Another slew of words about the depth charts in general. PECOTA is a system geared for the projection of individual players. It is not run for teams - the depth chart takes playing time estimates from a person, looks up the PECOTA projection for that player, and adds those up for every player on the team to generate “team totals”. That is not the way to optimize the projection for a team. The sum of the individual projections is going to be greater than a proper team projection, and the sum of those is going to be higher than a proper league projection. The reason the league doesn’t end up as high as the projections is not because the individual players projected will all do worse across the board - it is because teams will go deeper on their depth charts than we can reliably predict (and beyond the top two, its generally a crap shoot which minor leaguer gets called up). Some players are going to get hurt and fall dramatically short of the projected playing time, and there are likely to be more high estimates of PT than low ones. We’re listing 2-4 players per position, probably about 30 ’slots’ per team. The Diamondbacks, to pick a team more or less at random, last year used 3 players at shortstop, 4 at catchers and second and third, 5 in center and right, 6 in left, and 8 at first, plus 13 used as a DH or PH at least 5 times, which is somewhere between 39 and 52 ’slots’ depending on how you count the PHs. We list 17 or 18 pitchers per team - the average team in 2009 used more than 24. Attempting to constrain PECOTA to the depth charts - by changing the numbers to match the expected league total - will damage the forecast. There were elements in the depth charts that were doing just that - I’ve been removing them as I find them, but we’re still doing it for playing time. I may change that soon as well; since the new PECOTA does make a specific major league playing time estimate (the “Major” column on the spreadsheets is the expected percentage of his playing time that comes in the majors) it doesn’t need to be nearly so totally reliant on the depth charts.

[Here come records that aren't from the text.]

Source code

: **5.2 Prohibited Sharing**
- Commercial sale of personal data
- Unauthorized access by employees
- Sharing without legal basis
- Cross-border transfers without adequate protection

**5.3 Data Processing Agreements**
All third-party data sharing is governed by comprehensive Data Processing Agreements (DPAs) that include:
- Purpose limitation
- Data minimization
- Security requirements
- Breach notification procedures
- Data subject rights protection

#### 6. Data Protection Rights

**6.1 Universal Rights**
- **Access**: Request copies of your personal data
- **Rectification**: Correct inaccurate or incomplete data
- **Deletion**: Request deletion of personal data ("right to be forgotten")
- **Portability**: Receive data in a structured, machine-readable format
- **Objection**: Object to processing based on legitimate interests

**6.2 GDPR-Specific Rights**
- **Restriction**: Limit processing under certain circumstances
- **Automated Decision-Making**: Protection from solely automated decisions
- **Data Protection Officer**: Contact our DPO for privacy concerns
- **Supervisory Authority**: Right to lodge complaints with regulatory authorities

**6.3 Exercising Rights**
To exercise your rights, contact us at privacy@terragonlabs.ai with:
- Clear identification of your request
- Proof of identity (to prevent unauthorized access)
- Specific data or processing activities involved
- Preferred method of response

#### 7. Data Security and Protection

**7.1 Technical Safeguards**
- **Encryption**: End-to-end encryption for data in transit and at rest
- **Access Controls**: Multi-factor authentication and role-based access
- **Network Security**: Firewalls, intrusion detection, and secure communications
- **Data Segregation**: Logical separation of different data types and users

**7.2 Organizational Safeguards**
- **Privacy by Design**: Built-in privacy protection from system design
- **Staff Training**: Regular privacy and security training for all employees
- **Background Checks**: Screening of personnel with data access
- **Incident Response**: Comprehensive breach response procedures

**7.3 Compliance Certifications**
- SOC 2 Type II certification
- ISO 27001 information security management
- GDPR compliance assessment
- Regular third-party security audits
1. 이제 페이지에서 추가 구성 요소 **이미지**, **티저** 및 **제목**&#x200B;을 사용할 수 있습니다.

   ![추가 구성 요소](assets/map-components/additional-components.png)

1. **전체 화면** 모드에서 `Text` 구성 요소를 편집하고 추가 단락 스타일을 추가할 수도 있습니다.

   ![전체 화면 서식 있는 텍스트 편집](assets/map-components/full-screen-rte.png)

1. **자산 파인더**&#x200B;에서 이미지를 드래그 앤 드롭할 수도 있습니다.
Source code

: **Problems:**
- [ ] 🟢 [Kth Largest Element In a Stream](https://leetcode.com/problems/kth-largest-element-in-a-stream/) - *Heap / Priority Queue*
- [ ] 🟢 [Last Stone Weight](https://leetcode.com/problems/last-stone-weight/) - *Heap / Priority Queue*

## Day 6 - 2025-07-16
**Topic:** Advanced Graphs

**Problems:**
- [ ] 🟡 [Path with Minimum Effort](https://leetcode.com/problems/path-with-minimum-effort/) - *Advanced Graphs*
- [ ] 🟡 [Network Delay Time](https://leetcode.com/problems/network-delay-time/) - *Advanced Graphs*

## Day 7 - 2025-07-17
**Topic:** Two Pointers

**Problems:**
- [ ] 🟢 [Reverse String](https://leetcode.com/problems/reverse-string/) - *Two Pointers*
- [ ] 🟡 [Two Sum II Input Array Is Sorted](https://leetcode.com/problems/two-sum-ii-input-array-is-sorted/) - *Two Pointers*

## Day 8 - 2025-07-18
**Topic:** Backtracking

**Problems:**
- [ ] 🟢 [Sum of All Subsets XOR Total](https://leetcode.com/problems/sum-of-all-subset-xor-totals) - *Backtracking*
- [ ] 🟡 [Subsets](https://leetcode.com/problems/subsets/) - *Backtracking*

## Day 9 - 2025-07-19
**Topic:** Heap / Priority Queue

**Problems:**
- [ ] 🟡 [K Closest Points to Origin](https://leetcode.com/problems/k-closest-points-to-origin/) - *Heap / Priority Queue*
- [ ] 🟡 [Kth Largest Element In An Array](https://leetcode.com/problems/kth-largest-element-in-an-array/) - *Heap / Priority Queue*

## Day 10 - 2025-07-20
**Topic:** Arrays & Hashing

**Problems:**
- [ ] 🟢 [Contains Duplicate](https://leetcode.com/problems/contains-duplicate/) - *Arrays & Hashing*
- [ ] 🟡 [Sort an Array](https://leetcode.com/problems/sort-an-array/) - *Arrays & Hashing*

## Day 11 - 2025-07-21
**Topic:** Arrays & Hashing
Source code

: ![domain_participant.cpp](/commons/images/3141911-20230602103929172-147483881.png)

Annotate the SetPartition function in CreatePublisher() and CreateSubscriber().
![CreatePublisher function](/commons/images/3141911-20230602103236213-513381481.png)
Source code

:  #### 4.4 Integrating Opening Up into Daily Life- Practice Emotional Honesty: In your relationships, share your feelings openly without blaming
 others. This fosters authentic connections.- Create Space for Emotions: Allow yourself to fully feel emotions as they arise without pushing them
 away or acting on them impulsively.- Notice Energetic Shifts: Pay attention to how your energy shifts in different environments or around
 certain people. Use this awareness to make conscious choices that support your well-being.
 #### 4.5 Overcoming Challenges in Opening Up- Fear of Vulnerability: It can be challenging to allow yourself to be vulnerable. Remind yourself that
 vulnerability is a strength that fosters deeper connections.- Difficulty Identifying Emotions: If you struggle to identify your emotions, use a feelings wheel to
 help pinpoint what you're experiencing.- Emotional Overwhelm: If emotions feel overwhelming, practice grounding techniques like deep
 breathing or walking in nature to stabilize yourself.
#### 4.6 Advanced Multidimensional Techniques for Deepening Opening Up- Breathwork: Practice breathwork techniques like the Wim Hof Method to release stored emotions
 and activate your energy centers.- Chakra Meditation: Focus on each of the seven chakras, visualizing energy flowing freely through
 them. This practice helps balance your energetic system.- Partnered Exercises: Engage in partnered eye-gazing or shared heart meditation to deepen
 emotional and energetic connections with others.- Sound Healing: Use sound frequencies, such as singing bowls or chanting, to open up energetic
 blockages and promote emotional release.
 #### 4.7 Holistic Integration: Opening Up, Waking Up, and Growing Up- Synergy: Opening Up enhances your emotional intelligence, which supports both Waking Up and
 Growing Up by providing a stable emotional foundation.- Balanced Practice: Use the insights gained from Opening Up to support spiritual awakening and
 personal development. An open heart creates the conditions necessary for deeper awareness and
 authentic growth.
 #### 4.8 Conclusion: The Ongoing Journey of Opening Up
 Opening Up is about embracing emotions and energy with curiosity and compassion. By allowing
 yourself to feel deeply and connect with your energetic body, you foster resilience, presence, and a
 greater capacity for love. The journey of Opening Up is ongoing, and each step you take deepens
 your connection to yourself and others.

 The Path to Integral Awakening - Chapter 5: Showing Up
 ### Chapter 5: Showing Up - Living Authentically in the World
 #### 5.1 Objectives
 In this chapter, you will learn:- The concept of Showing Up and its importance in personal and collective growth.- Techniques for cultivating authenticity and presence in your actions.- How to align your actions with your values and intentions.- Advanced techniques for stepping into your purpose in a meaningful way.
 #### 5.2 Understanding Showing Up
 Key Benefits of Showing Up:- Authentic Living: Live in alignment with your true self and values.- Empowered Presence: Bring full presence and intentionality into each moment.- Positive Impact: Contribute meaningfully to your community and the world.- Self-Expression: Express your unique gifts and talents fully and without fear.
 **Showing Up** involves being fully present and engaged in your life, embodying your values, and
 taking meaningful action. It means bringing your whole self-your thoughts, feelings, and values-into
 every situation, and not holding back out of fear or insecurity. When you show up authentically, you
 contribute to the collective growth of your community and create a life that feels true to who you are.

But we also use those depth charts, rightly or wrongly, to assess a team’s expected wins, we have to find a way to reconcile the individual projections (which tend to produce too many runs for the offense, and not allow enough to the defense). The runs scored and allowed totals that show up for the team have been balanced - the total runs scored and allowed made to be equal, allowing pythagorean win estimates to create a balanced won/loss record for the league. However, the batting line that goes with it is still just the sum of the individual player projections. So yes, there is a disconnect between the team slash line and the runs scored, and there is a disconnect between the sum of the players runs scored and the team runs scored. I haven’t figured out any way around that without compromising the quality of the individual projections.